Thailand is third on our list. While Thailand is a firm favourite for backpackers and holidaymakers, the nightlife and party scene out there does unfortunately often involve the use of illegal drugs and the consumption of far too much alcohol. Between 2015 and 2016 we visited Thailand 432,000 times. During this period, there were a total of 374 deaths, which was up 5% from the previous year. There were 13 reported cases of rape/sexual assault during this period, along with 229 hospitalizations – many of which were alcohol-related. Thailand saw 194 arrests/detentions during this period, with 46 being drug-related. Again, this was largely due to the nightlife as many partygoers utilize recreational drugs. More worrying perhaps, was the fact that consular assistance needed to be provided to 368 British nationals in Thailand, as a result of lost or stolen passports.

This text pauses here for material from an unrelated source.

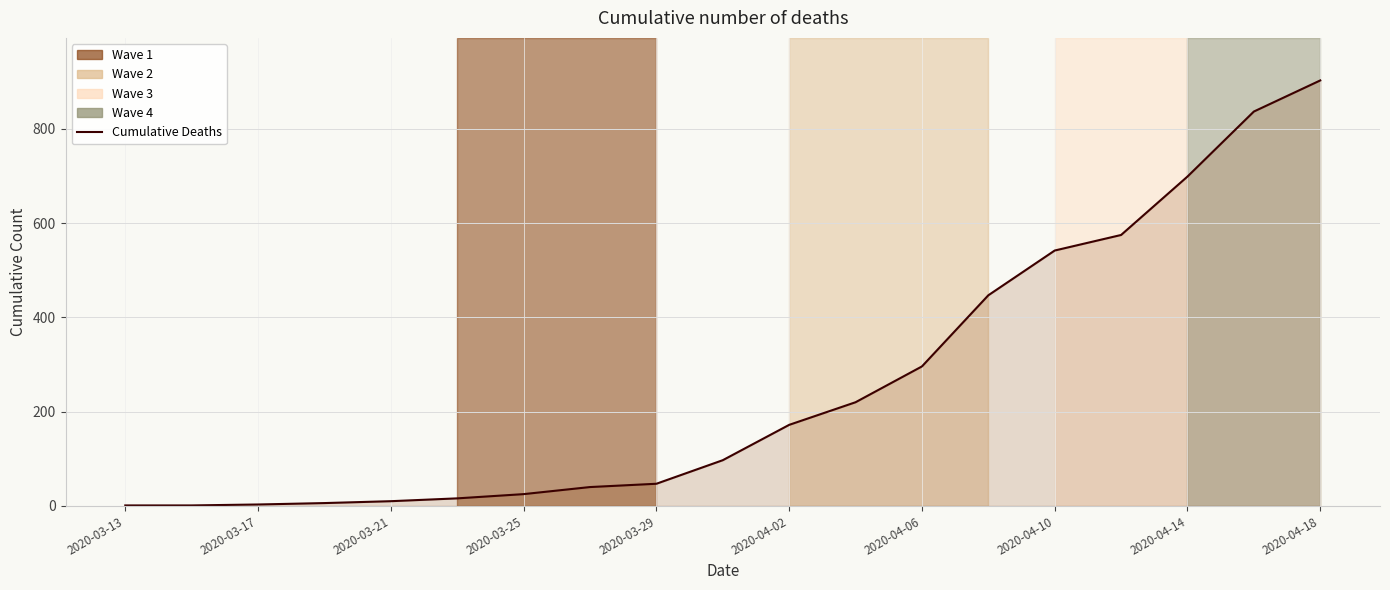

Does the chart have visible grid lines?

Yes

Last, but certainly not least, we have France. France may be known for romance and cuisine , but unfortunately it’s not all red wine and roses. Between 2015 and 2016, British nationals visited France a total of 8,849,000 times. There were sadly 176 reported deaths during this period, which was up 6% from the previous year, along with 185 reported cases of hospitalization. 236 arrests were recorded, many of which were simply due to petty crimes such as public intoxication. There were 40 drug arrests in France between 2015 and 2016. There does however, appear to be a real problem with lost/stolen passports in France, as during that period 1591 Brits sought consular assistance as a result of losing their passport lost or stolen.
So the good news is that the consulate is there to help in an emergency - but you should always have travel insurance in place as usually they can help too. Depending on the cover you chose you could get help with paying for a replacement passport, medical costs, repatriation costs and even the costs of repatriation of remains if one of your travel companions dies abroad unexpectedly. Your travel insurance can help you with this and a lot more so you don’t just need to rely on your consulate.